## Extract provided
——

Terwilliger was immortalized in a nationally published photo from the Battle of Saipan, where he later encountered enemy fire after his tank was stuck in a foxhole. He managed to run for cover, barely escaping when one of the United States tanks took out the oncoming Japanese forces.
He later saw action in Iwo Jima and returned home in 1945 to enroll at Western Michigan. He became a three-sport athlete, excelling in baseball, basketball and football. Terwilliger ultimately set his focus on baseball and signed with the Chicago Cubs in 1948.
His rise to the majors was swift. He pressed management to offer him a chance to play with their Pacific Coast League team in Los Angeles, and despite hitting only .196 his first season with Des Moines, he made the veteran laden Los Angeles Angels.
“I signed with the Cubs, but I said I wanted a chance to play Triple-A ball,” Terwilliger said during a 2008 phone interview. “They agreed, and the next year I went to spring training and made the club.”
After Cubs second baseman Emil Verban was injured halfway through the 1949 season, the Cubs took a chance on Terwilliger. He was now a major leaguer even though he did not have a full minor league season under his belt.
This started a nine-year major league career that saw Terwilliger make stops with the Brooklyn Dodgers, Washington Senators, New York Giants and Kansas City Athletics. Ironically, Terwilliger outlasted all the aforementioned franchises, as they relocated during the course of his playing and coaching career.

——

(Collected data)
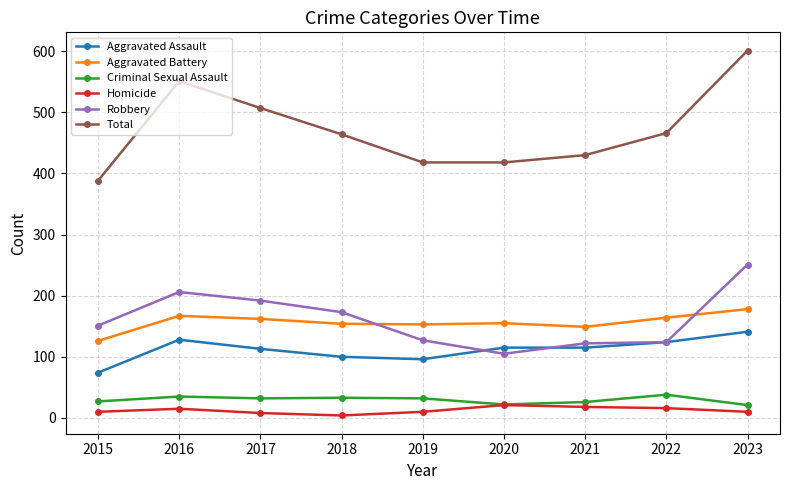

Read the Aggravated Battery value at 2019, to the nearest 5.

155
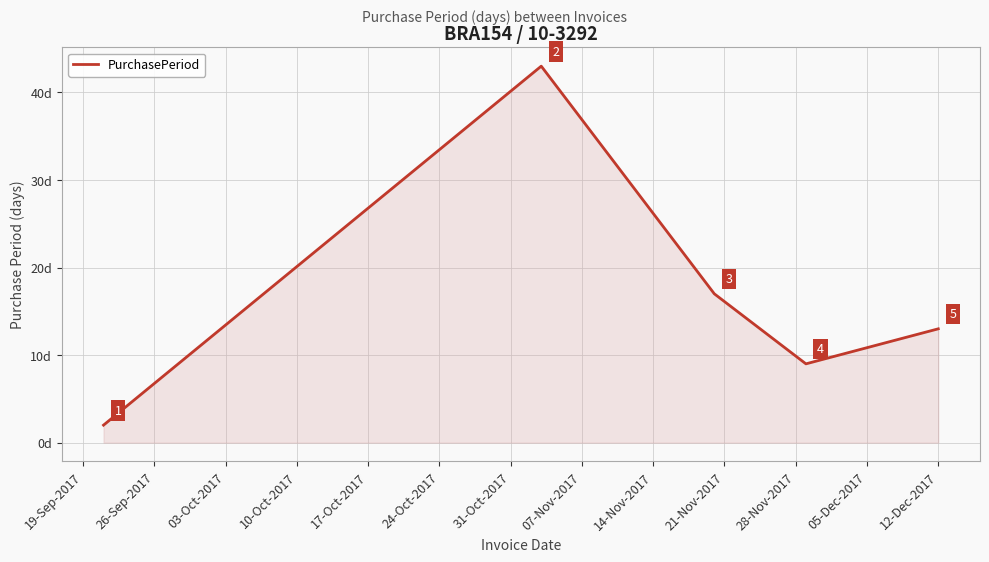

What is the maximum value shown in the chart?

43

——

## Activity 1
In the Terwilliger passage, which team did he sign with in 1948?
## Activity 2
Please pick up the Terwilliger passage again right after its final sentence and carry it forward.

## Task answer 1
The Chicago Cubs.

## Task answer 2
He remained active as a player through 1960, concluding his MLB career with the Athletics. He subsequently entered the coaching ranks in 1961 when the New York Yankees hired him to manage their Greensboro, North Carolina minor league team. This started an almost five-decade run as a coach and manager.
Terwilliger is best remembered from his coaching days as the first-base coach for the Minnesota Twins during their two World Series titles in 1987 and 1991. He stayed on their staff through 1994, later managing independent teams in St. Paul and Forth Worth.
He made history with the latter in 2005 when he joined Hall of Famer Connie Mack as only the second manager over 80 in professional baseball. (Jack McKeon became the third in 2011 with the Miami Marlins.) Despite the age gap, Terwilliger said his players had the utmost respect for his experience and knowledge.
“The kids treat me good,” he said. “They know my history. I get a big bang out of working with them.”
While working with a younger crowd certainly invigorated Terwilliger into his 80s, he was outspoken about the changes he saw from the stoic days during his playing career.
“One of the biggest differences from when I played and now, is that these guys give high fives for everything they do out there,” he said. “A guy hits a ground ball, advances a runner and everyone gives high fives when he comes into the dugout. I can’t believe that.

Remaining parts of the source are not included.